(Collected data)

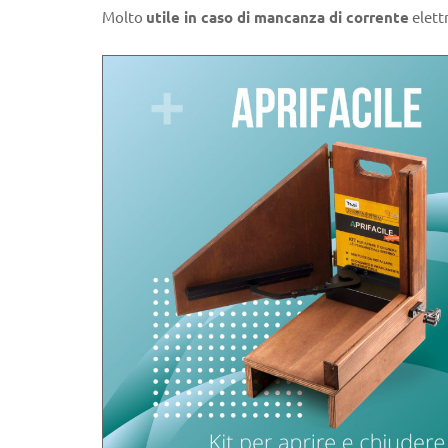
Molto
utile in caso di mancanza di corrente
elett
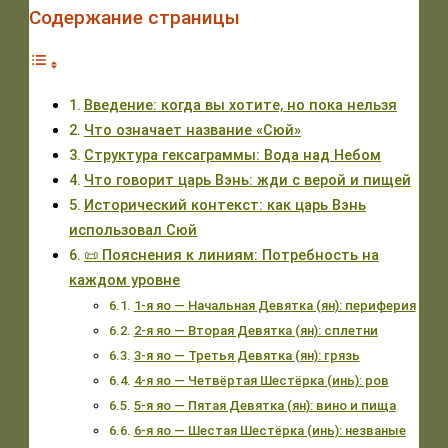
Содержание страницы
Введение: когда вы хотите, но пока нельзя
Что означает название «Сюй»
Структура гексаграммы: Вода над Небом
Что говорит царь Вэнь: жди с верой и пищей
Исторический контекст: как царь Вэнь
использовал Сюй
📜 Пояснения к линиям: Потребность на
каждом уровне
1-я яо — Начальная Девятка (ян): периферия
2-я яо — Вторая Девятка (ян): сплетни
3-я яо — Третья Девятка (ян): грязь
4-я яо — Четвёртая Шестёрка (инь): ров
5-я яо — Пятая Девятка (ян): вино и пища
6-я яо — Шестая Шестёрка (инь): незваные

---

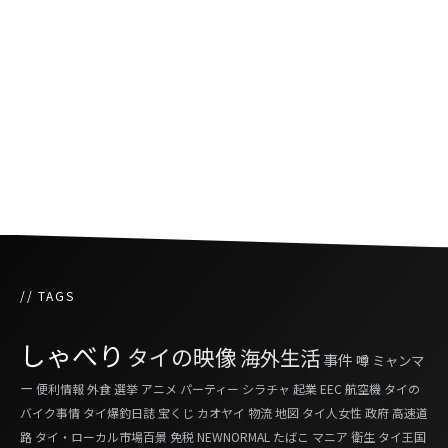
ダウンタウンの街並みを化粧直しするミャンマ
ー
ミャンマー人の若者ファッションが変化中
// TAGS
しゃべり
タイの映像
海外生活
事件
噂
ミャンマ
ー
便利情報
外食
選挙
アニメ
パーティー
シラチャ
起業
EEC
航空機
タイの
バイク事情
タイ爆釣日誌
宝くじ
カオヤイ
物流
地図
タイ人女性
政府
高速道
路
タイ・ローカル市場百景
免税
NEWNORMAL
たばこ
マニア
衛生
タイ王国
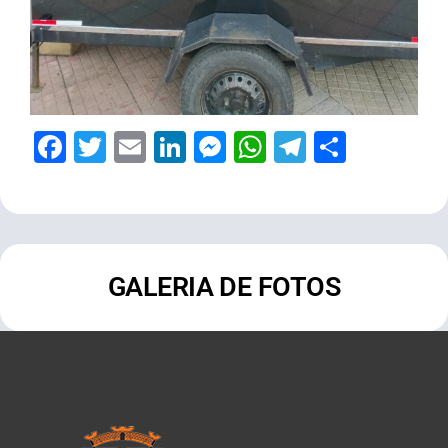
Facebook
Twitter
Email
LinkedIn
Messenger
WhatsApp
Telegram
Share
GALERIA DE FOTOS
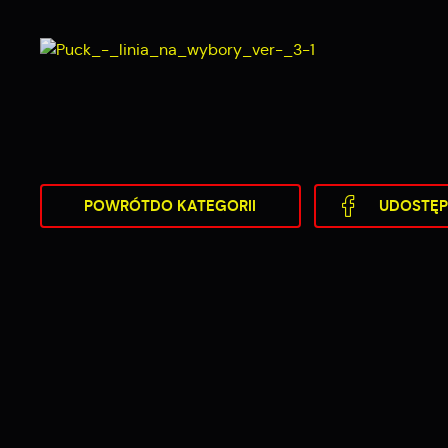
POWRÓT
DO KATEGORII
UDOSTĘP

* * *

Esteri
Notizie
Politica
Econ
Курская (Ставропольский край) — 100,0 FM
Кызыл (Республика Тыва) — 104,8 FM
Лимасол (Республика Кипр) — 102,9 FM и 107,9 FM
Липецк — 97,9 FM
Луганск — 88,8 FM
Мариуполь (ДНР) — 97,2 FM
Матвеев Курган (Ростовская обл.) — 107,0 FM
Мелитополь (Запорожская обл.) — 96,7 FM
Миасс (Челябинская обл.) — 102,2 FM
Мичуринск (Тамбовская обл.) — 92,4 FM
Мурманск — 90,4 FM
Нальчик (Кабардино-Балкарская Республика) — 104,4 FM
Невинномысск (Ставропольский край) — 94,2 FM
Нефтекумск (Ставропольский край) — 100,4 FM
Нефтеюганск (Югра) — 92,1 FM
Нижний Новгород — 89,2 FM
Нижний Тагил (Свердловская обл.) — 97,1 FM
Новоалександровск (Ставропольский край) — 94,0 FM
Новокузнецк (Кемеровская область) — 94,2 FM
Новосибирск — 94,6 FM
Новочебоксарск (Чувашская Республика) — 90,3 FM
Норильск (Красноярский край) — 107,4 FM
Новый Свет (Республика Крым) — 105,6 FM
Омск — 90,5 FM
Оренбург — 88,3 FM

» **EXERCISE**
Return each line of the entries that holds the string "Ставропольский".

» **RESPONSE**
Курская (Ставропольский край) — 100,0 FM
Невинномысск (Ставропольский край) — 94,2 FM
Нефтекумск (Ставропольский край) — 100,4 FM
Новоалександровск (Ставропольский край) — 94,0 FM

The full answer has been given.